• **Enunciado A**
Transcreva na íntegra o texto sobre a liberdade de expressão em um mundo injusto, sem alterar nenhuma palavra.

• **Texto de leitura**
╭──

Lutar pela liberdade de expressão em um mundo injusto

Uma sociedade em que a liberdade de expressão marginaliza ao invés de conferir poderes aos cidadãos vulneráveis, é uma sociedade que ainda não conseguiu alcançar uma visão moral e universal da liberdade de expressão, escreve Jeff Howard.

Sebastian Huempfer nos faz repensar a sabedoria moral que existe em se defender a liberdade de expressão em um mundo injusto. Sua reflexão é importante porque captura muitas verdades desconfortáveis sobre as desigualdades profundas de poder que persistem ao redor do mundo e sobre como promover liberdade de expressão pode perpetuar essas desigualdades, ao invés de aliviar.

Como a batalha pela liberdade de expressão poderia contra-atacar? A resposta de Sebastian é simples e surpreendente. Em um mundo onde as vozes de alguns são mais altas e mais seguras do que as vozes de outros, defender a liberdade de expressão não apenas servirá para aumentar as vozes mais altas. Celebrar a grandiosidade da liberdade de expressão sem levar em conta as disparidades de poder significa dar ingenuamente uma carta branca àqueles que já estão com um microfone na mão. Sobre os princípios da liberdade de expressão iguais aos que defendemos em nosso website, Sebastian argumenta, “são mais atraentes para os poderosos, para as maiorias e para aqueles que estão em posições privilegiadas”. E a razão pela qual isso é atraente é porque a liberdade de expressão ajuda a solidificar e consolidar o seu poder.

╰──

• **Dados brutos**
╭──

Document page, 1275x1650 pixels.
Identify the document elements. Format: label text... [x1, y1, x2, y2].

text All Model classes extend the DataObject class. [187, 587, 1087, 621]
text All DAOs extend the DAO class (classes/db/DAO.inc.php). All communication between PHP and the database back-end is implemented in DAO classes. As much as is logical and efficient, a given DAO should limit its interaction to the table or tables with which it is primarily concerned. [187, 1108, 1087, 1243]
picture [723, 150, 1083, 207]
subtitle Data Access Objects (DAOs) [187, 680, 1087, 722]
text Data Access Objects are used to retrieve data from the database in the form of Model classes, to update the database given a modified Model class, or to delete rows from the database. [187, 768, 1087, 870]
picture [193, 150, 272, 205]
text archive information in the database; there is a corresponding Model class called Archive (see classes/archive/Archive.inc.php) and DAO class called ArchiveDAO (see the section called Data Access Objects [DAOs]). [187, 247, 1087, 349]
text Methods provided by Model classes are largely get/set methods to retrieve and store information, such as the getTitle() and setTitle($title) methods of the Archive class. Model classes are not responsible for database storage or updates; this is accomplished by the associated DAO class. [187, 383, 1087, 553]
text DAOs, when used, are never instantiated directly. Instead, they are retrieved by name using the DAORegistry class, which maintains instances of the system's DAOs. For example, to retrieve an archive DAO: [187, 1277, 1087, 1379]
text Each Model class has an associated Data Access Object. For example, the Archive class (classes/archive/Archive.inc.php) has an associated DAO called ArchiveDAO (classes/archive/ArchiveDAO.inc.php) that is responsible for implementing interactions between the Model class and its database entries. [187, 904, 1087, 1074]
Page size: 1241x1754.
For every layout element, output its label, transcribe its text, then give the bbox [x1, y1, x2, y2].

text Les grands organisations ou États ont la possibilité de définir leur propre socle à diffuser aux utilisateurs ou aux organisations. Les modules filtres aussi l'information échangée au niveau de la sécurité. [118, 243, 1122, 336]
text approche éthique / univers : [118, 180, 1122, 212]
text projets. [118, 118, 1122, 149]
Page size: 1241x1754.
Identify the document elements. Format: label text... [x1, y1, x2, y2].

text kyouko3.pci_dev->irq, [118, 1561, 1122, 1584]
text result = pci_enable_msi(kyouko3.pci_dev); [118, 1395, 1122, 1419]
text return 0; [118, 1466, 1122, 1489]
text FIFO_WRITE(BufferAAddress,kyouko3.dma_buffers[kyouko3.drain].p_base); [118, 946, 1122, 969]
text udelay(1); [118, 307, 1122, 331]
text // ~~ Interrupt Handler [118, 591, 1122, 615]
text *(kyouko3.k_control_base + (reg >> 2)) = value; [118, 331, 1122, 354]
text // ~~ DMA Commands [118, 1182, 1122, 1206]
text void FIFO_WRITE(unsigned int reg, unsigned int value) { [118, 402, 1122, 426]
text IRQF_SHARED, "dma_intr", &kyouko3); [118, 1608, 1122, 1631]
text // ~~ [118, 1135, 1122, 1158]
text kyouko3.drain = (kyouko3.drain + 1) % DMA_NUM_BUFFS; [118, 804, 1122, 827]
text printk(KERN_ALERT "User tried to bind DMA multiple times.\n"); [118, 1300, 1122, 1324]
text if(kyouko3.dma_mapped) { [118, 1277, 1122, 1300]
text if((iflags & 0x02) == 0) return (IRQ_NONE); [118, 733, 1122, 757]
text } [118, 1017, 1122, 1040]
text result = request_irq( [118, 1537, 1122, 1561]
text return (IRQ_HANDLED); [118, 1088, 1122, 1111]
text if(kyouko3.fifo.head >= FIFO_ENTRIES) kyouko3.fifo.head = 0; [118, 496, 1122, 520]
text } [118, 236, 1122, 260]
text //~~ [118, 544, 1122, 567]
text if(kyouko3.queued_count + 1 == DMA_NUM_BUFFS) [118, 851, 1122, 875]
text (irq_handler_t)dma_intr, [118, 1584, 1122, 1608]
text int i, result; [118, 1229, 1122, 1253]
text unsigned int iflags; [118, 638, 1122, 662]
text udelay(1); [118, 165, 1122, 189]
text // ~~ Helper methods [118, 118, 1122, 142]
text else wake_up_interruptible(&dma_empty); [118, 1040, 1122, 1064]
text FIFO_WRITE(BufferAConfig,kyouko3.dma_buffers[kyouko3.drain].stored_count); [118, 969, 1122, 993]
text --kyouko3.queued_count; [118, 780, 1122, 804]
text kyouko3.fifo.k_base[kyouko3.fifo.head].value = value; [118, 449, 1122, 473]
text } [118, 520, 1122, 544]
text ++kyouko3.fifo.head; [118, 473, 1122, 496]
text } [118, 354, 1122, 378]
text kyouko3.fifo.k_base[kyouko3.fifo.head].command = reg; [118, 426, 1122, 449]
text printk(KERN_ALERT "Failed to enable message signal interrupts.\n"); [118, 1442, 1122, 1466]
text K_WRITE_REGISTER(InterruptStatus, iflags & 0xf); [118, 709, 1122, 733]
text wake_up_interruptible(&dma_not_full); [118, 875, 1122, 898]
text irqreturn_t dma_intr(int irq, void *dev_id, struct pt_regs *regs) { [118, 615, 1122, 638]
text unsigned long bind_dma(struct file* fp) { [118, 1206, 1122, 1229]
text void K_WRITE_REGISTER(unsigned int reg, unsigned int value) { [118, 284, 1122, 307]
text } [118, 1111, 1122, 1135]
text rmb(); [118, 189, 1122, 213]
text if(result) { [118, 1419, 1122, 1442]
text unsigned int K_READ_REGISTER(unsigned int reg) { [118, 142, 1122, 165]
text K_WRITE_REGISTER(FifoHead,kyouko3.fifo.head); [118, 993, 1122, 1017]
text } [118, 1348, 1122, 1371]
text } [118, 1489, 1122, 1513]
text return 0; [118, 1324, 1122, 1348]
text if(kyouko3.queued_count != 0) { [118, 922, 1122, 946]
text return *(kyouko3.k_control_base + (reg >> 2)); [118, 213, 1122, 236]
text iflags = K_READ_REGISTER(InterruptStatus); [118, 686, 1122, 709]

╰──

• **Enunciado B**
Apresente em forma de lista numerada as linhas dos registros que vão da que contém "text Les grands" até a que contém "text approche éthique", incluindo as duas e omitindo linhas em branco.

• **Resolução comentada A**
Lutar pela liberdade de expressão em um mundo injusto

Uma sociedade em que a liberdade de expressão marginaliza ao invés de conferir poderes aos cidadãos vulneráveis, é uma sociedade que ainda não conseguiu alcançar uma visão moral e universal da liberdade de expressão, escreve Jeff Howard.

Sebastian Huempfer nos faz repensar a sabedoria moral que existe em se defender a liberdade de expressão em um mundo injusto. Sua reflexão é importante porque captura muitas verdades desconfortáveis sobre as desigualdades profundas de poder que persistem ao redor do mundo e sobre como promover liberdade de expressão pode perpetuar essas desigualdades, ao invés de aliviar.

Como a batalha pela liberdade de expressão poderia contra-atacar? A resposta de Sebastian é simples e surpreendente. Em um mundo onde as vozes de alguns são mais altas e mais seguras do que as vozes de outros, defender a liberdade de expressão não apenas servirá para aumentar as vozes mais altas. Celebrar a grandiosidade da liberdade de expressão sem levar em conta as disparidades de poder significa dar ingenuamente uma carta branca àqueles que já estão com um microfone na mão. Sobre os princípios da liberdade de expressão iguais aos que defendemos em nosso website, Sebastian argumenta, “são mais atraentes para os poderosos, para as maiorias e para aqueles que estão em posições privilegiadas”. E a razão pela qual isso é atraente é porque a liberdade de expressão ajuda a solidificar e consolidar o seu poder.

• **Resolução comentada B**
1. text Les grands organisations ou États ont la possibilité de définir leur propre socle à diffuser aux utilisateurs ou aux organisations. Les modules filtres aussi l'information échangée au niveau de la sécurité. [118, 243, 1122, 336]
2. text approche éthique / univers : [118, 180, 1122, 212]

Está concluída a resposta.